BEGIN Records for this exercise

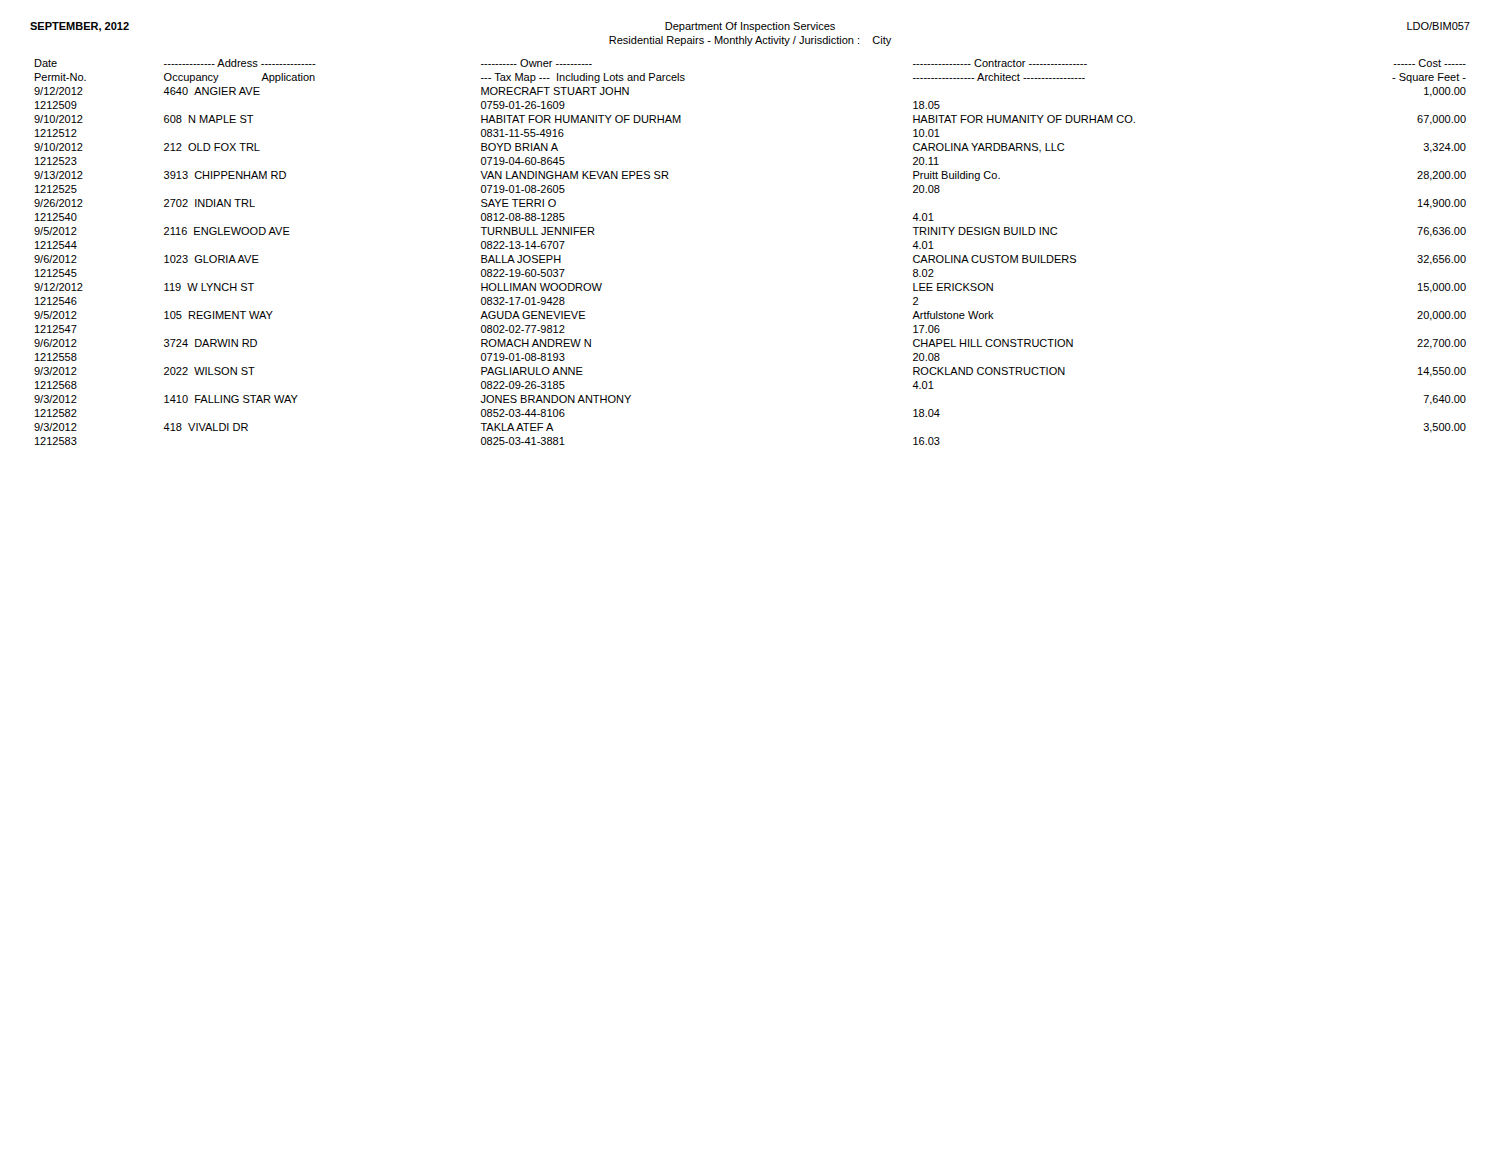SEPTEMBER, 2012
Department Of Inspection Services
LDO/BIM057
Residential Repairs - Monthly Activity / Jurisdiction : City
| Date | -------------- Address --------------- | ---------- Owner ---------- | ---------------- Contractor ---------------- | ------ Cost ------ |
| --- | --- | --- | --- | --- |
| Permit-No. | Occupancy Application | --- Tax Map --- Including Lots and Parcels | ----------------- Architect ----------------- | - Square Feet - |
| 9/12/2012 | 4640 ANGIER AVE | MORECRAFT STUART JOHN | | 1,000.00 |
| 1212509 | | 0759-01-26-1609 | 18.05 | |
| 9/10/2012 | 608 N MAPLE ST | HABITAT FOR HUMANITY OF DURHAM | HABITAT FOR HUMANITY OF DURHAM CO. | 67,000.00 |
| 1212512 | | 0831-11-55-4916 | 10.01 | |
| 9/10/2012 | 212 OLD FOX TRL | BOYD BRIAN A | CAROLINA YARDBARNS, LLC | 3,324.00 |
| 1212523 | | 0719-04-60-8645 | 20.11 | |
| 9/13/2012 | 3913 CHIPPENHAM RD | VAN LANDINGHAM KEVAN EPES SR | Pruitt Building Co. | 28,200.00 |
| 1212525 | | 0719-01-08-2605 | 20.08 | |
| 9/26/2012 | 2702 INDIAN TRL | SAYE TERRI O | | 14,900.00 |
| 1212540 | | 0812-08-88-1285 | 4.01 | |
| 9/5/2012 | 2116 ENGLEWOOD AVE | TURNBULL JENNIFER | TRINITY DESIGN BUILD INC | 76,636.00 |
| 1212544 | | 0822-13-14-6707 | 4.01 | |
| 9/6/2012 | 1023 GLORIA AVE | BALLA JOSEPH | CAROLINA CUSTOM BUILDERS | 32,656.00 |
| 1212545 | | 0822-19-60-5037 | 8.02 | |
| 9/12/2012 | 119 W LYNCH ST | HOLLIMAN WOODROW | LEE ERICKSON | 15,000.00 |
| 1212546 | | 0832-17-01-9428 | 2 | |
| 9/5/2012 | 105 REGIMENT WAY | AGUDA GENEVIEVE | Artfulstone Work | 20,000.00 |
| 1212547 | | 0802-02-77-9812 | 17.06 | |
| 9/6/2012 | 3724 DARWIN RD | ROMACH ANDREW N | CHAPEL HILL CONSTRUCTION | 22,700.00 |
| 1212558 | | 0719-01-08-8193 | 20.08 | |
| 9/3/2012 | 2022 WILSON ST | PAGLIARULO ANNE | ROCKLAND CONSTRUCTION | 14,550.00 |
| 1212568 | | 0822-09-26-3185 | 4.01 | |
| 9/3/2012 | 1410 FALLING STAR WAY | JONES BRANDON ANTHONY | | 7,640.00 |
| 1212582 | | 0852-03-44-8106 | 18.04 | |
| 9/3/2012 | 418 VIVALDI DR | TAKLA ATEF A | | 3,500.00 |
| 1212583 | | 0825-03-41-3881 | 16.03 | |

END Records for this exercise

### Work order
Copy the records exactly, minus any pictures.

### Expected answer
SEPTEMBER, 2012
Department Of Inspection Services
LDO/BIM057
Residential Repairs - Monthly Activity / Jurisdiction : City
| Date | -------------- Address --------------- | ---------- Owner ---------- | ---------------- Contractor ---------------- | ------ Cost ------ |
| --- | --- | --- | --- | --- |
| Permit-No. | Occupancy Application | --- Tax Map --- Including Lots and Parcels | ----------------- Architect ----------------- | - Square Feet - |
| 9/12/2012 | 4640 ANGIER AVE | MORECRAFT STUART JOHN | | 1,000.00 |
| 1212509 | | 0759-01-26-1609 | 18.05 | |
| 9/10/2012 | 608 N MAPLE ST | HABITAT FOR HUMANITY OF DURHAM | HABITAT FOR HUMANITY OF DURHAM CO. | 67,000.00 |
| 1212512 | | 0831-11-55-4916 | 10.01 | |
| 9/10/2012 | 212 OLD FOX TRL | BOYD BRIAN A | CAROLINA YARDBARNS, LLC | 3,324.00 |
| 1212523 | | 0719-04-60-8645 | 20.11 | |
| 9/13/2012 | 3913 CHIPPENHAM RD | VAN LANDINGHAM KEVAN EPES SR | Pruitt Building Co. | 28,200.00 |
| 1212525 | | 0719-01-08-2605 | 20.08 | |
| 9/26/2012 | 2702 INDIAN TRL | SAYE TERRI O | | 14,900.00 |
| 1212540 | | 0812-08-88-1285 | 4.01 | |
| 9/5/2012 | 2116 ENGLEWOOD AVE | TURNBULL JENNIFER | TRINITY DESIGN BUILD INC | 76,636.00 |
| 1212544 | | 0822-13-14-6707 | 4.01 | |
| 9/6/2012 | 1023 GLORIA AVE | BALLA JOSEPH | CAROLINA CUSTOM BUILDERS | 32,656.00 |
| 1212545 | | 0822-19-60-5037 | 8.02 | |
| 9/12/2012 | 119 W LYNCH ST | HOLLIMAN WOODROW | LEE ERICKSON | 15,000.00 |
| 1212546 | | 0832-17-01-9428 | 2 | |
| 9/5/2012 | 105 REGIMENT WAY | AGUDA GENEVIEVE | Artfulstone Work | 20,000.00 |
| 1212547 | | 0802-02-77-9812 | 17.06 | |
| 9/6/2012 | 3724 DARWIN RD | ROMACH ANDREW N | CHAPEL HILL CONSTRUCTION | 22,700.00 |
| 1212558 | | 0719-01-08-8193 | 20.08 | |
| 9/3/2012 | 2022 WILSON ST | PAGLIARULO ANNE | ROCKLAND CONSTRUCTION | 14,550.00 |
| 1212568 | | 0822-09-26-3185 | 4.01 | |
| 9/3/2012 | 1410 FALLING STAR WAY | JONES BRANDON ANTHONY | | 7,640.00 |
| 1212582 | | 0852-03-44-8106 | 18.04 | |
| 9/3/2012 | 418 VIVALDI DR | TAKLA ATEF A | | 3,500.00 |
| 1212583 | | 0825-03-41-3881 | 16.03 | |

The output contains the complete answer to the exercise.